The basic steps were as follows. First I ran the model to output the necessary data. Then I generated images of the temperature fields in Matlab. I them assembled the 3D view and created the supplementary graphics in Apple Motion, a professional motion graphics program. Finally, I compressed the video with the H.264 codec using Apple Compressor. Below I go over these steps in more detail.
The Model Output
In order to generate a high-quality animation, you need high-resolution data to begin with. In particular, you need to output data from your model with a frequency compatible with the video frame rate you intend to use. Most video formats use either 24, 25, or 30 frames per second (fps). I prefer 24 fps. The goal is to output a data snapshot for each frame; the frequency of output will determine how “fast” time runs in the movie. For the movie above, which is 24 fps, I output a snapshot of the temperature field every two days. This means that it takes 7.6 seconds to show one year of simulation, a reasonable time for this particular simulation. I also decided to output the spinup of the model from rest, rather than simply showing an equilibrium state, since this is by definition more dynamic, and therefore more exciting to watch.
The Matlab Stage
The next step is to read the data into Matlab (or python, or whatever program you use prefer to use to analyze model output) and render figures for each frame. Presumably you know how to make contour or pcolor plots of your data already. The important point here is to recognize that a “movie” is nothing more than a sequence of these plots, saved in image format. At this stage of the processes, where we are not concerned about file size or bandwidth limitations, I choose to generate enormous images.
For this movie, I generated 3 filled-contour plots for each timestep: one of the surface (x/y), a side cross section (y/z), and a front cross section (x/z). I caused the axis to fill the figure, and I made all axes elements (ticks, lines, etc.) invisible. This left just the pure colors of the contour plot completely filling the figure. I output each image as a .png file, a lossless format which is much better than .jpg for this purpose. I think the dimensions were 2000 x 4000 pixels for the surface and side views. Huge! I wrote a script to save these figures using sequential numbering, i.e. top_00001.png, side_00001.png, etc. This makes the next step much easier.

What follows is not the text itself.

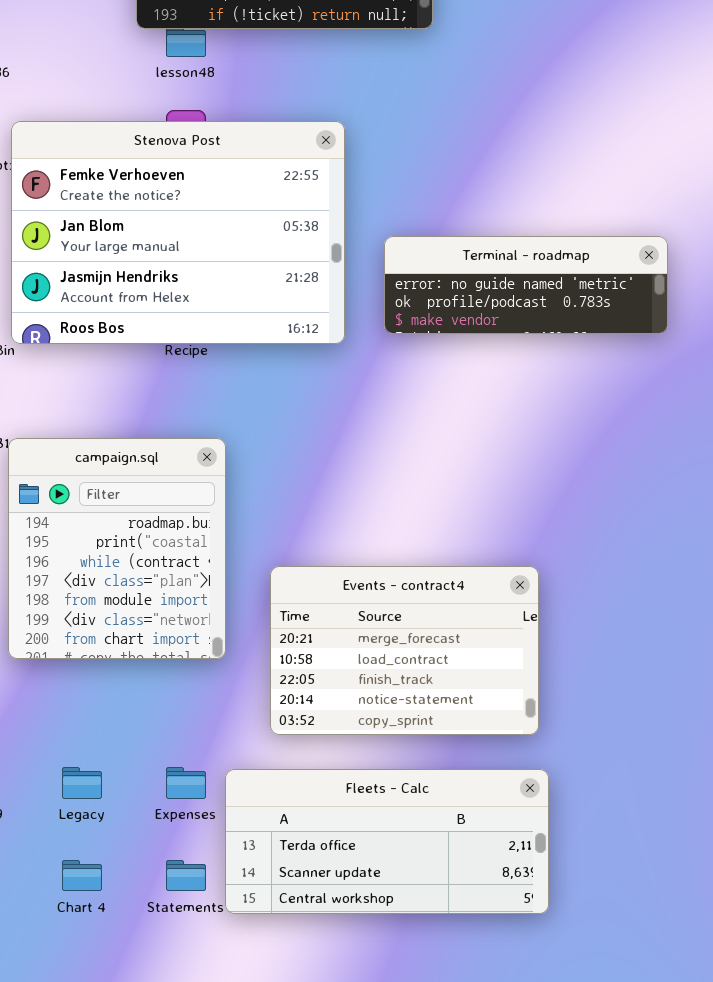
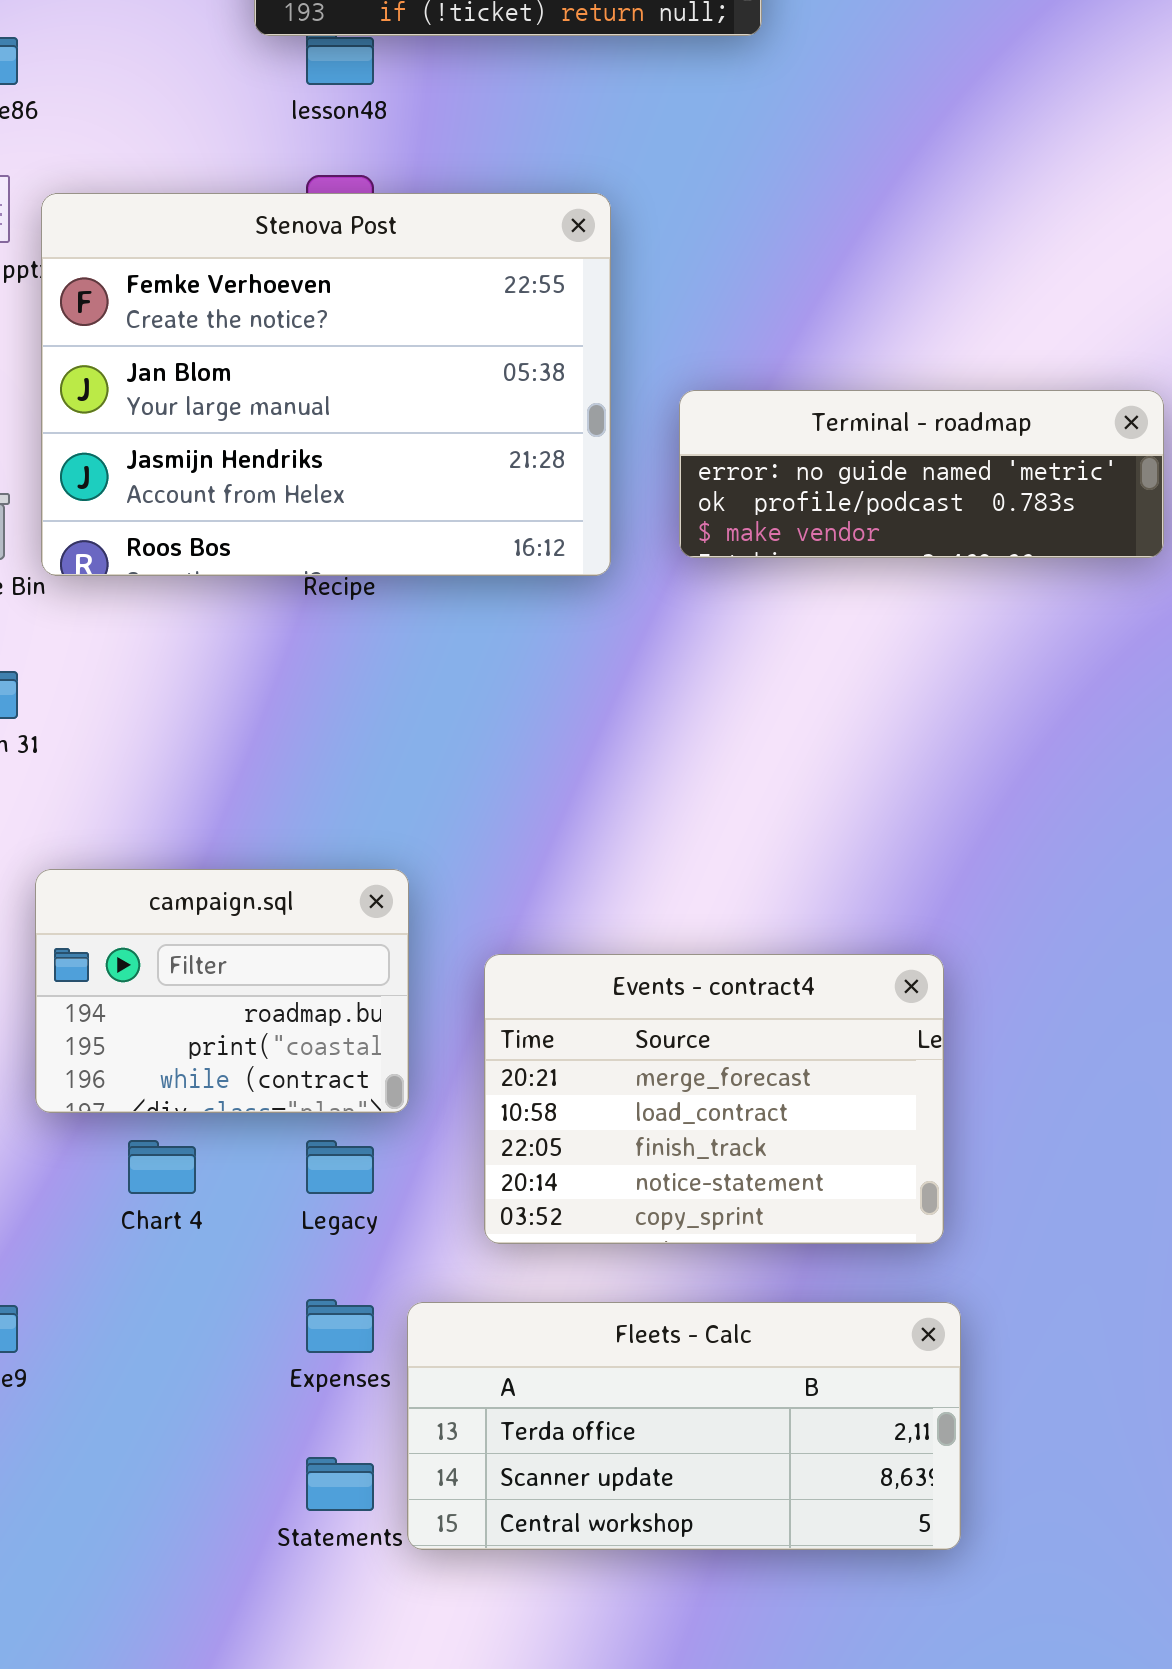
campaign.sql: [8,438,226,659] -> [35,869,409,1113], resized
Legacy: [62,767,102,799] -> [306,1140,374,1194], moved
Chart 4: [62,860,102,891] -> [128,1140,196,1194], moved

Assembling in Apple Motion
This is the step that is unfamiliar to most scientists. Apple Motion is a professional motion graphics program designed for artists / animators / creative people. (Adobe After Effects is a competing product.) These are basically graphic design programs, like Illustrator or Photoshop, with a timeline, allowing the elements of the design to evolve and change with time. You can also move the virtual camera around your scene to show different views. You manipulate everything visually. To give you a sense of how the program works, here is a screenshot:
Motion is able to interpret sequences of images as movies, which you can then arrange and manipulate in 3D space. Each of the cube faces I generated in Matlab appears as a flat, two-dimensional plane in Motion. I arranged these faces into the shape of a cube and voila, a 3D animation.* In fact, it was very tedious figuring out how to do this. Trial and error was my method for learning how to use the program.
Once I had the basic 3D geometry of the channel figured out, I added the extra elements such as spinning heat-flux arrows and wind barbs to represent the surface forcing. I think these add a lot to the animation. Motion has some cool built-in effects that helped with generating these elements. Again, it took a lot of experimentation (and reading of the manual) to figure out how to make things look how I wanted.

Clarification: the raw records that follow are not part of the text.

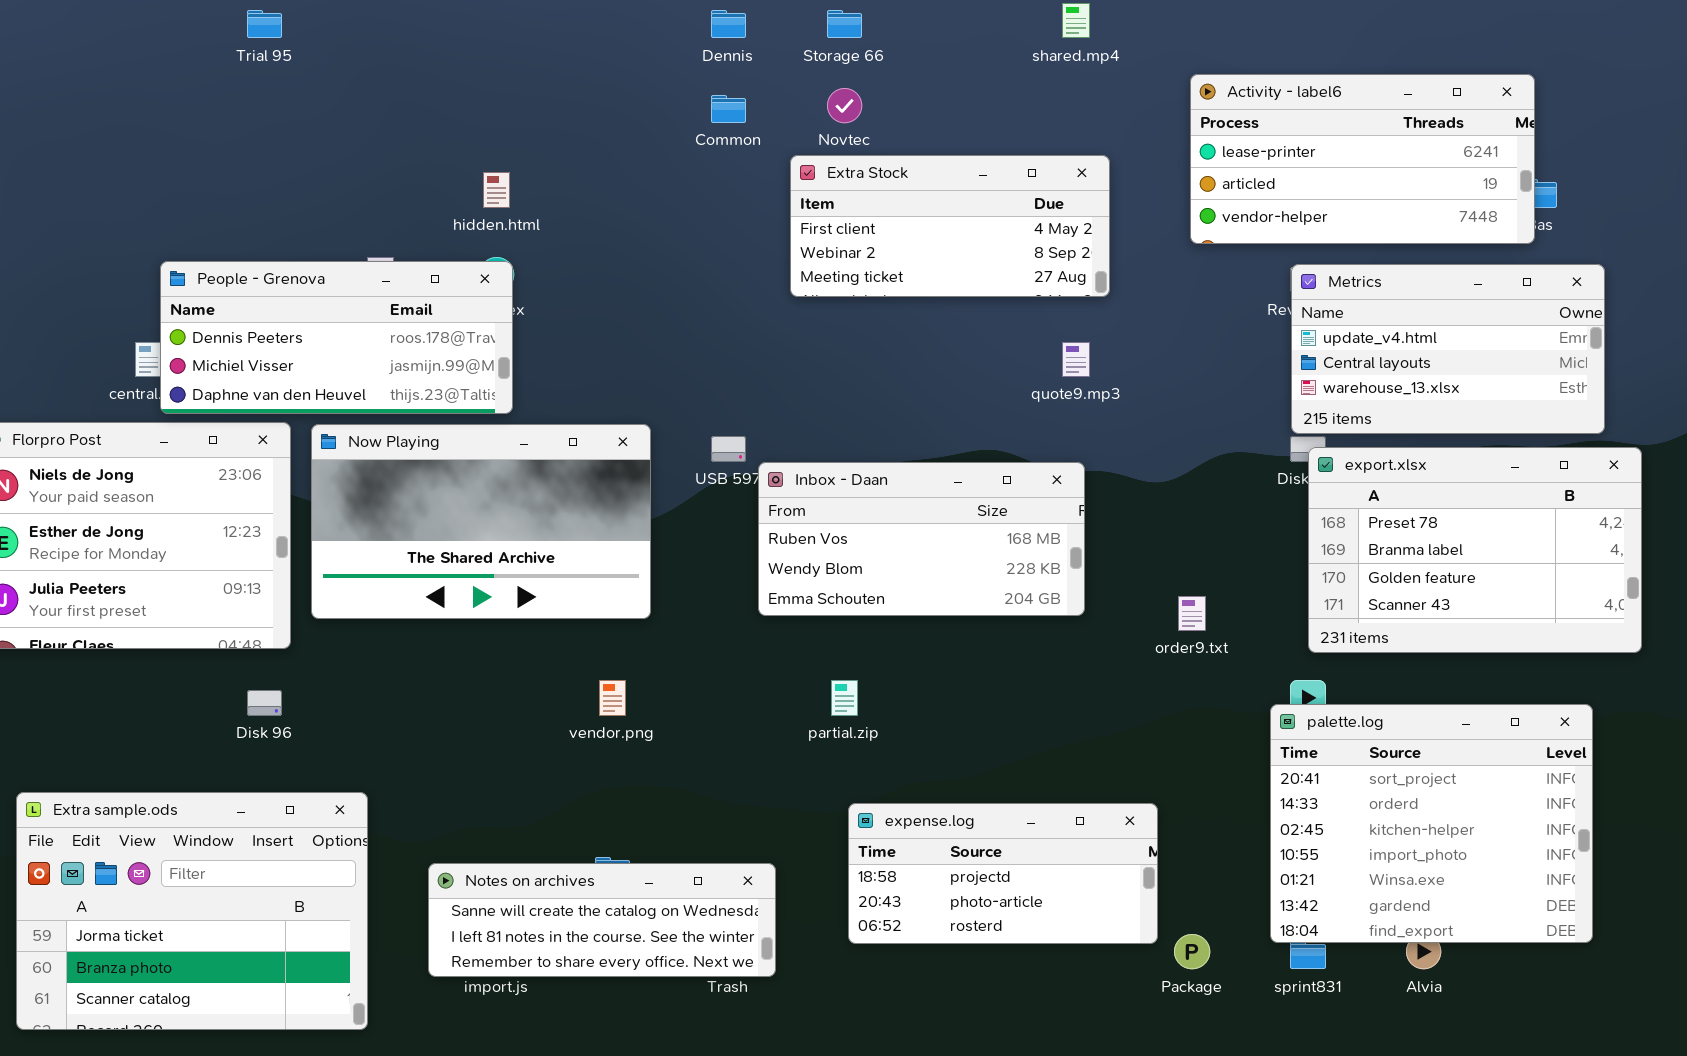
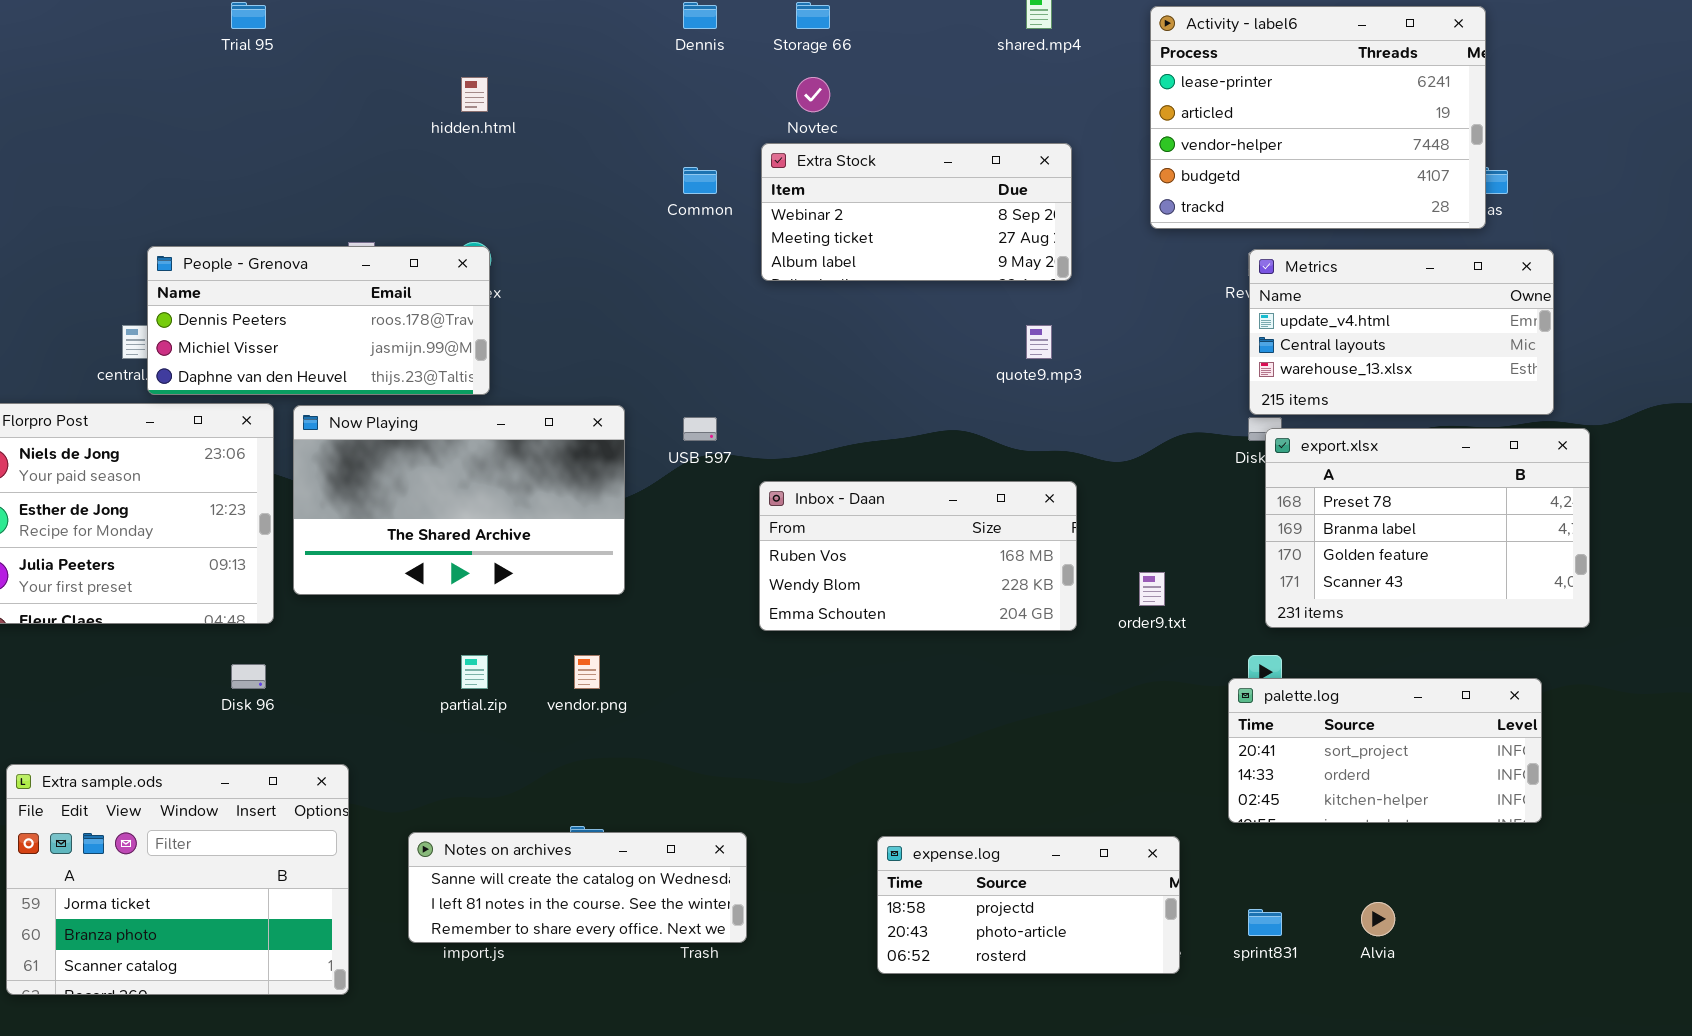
Activity - label6: [1190,74,1535,244] -> [1150,6,1486,229], resized
Common: [711,95,746,123] -> [683,167,717,194], moved
Extra Stock: [790,155,1110,297] -> [761,143,1072,281], scrolled down 1 row
hidden.html: [483,172,510,208] -> [461,77,488,112], moved
Inbox - Daan: [758,462,1085,616] -> [759,481,1077,631], moved
partial.zip: [831,680,858,716] -> [461,655,488,689], moved
palette.log: [1270,704,1593,943] -> [1228,678,1542,823], resized
expense.log: [848,803,1158,944] -> [877,836,1180,974], moved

The final step was to figure out the timing and camera movement. This basically comes down to subjective, artistic choices about how I wanted the movie to unfold. The hardest part was deciding what I wanted to happen, and what views were the most interesting. Then I just dragged the camera around to make it happen.
I worked the whole project in 1080p HD format, and I output the movie from Motion as an Apple ProRes 12-bit Quicktime video. This produced 2 GB file for a one-minute movie. The image quality was impeccable, but obviously this is unsuitable for online use. Which leads to the final stage…
I host my videos online with Vimeo. I am a huge fan of this site for many reasons. Vimeo provides very clear guidelines about how to optimally prepare your video for uploading. But even if you don’t plan to use Vimeo, these guidelines are a great reference. They key to it all is the magic H.264 codec, which reduces HD video to manageable bit rates while maintaining high quality. I used Apple Compressor to compress my video, and in the process I also down-scaled it to 720p resolution. The final file was only 47 MB. Quite a reduction!
There are alternatives to Compressor for H264 encoding. The most prominent is ffmpeg, an open-source, all-purpose video toolkit. As with many open-source alternatives, it may require a bit more effort to get things working properly.
I hope this post is useful for someone. I welcome any feedback you might have.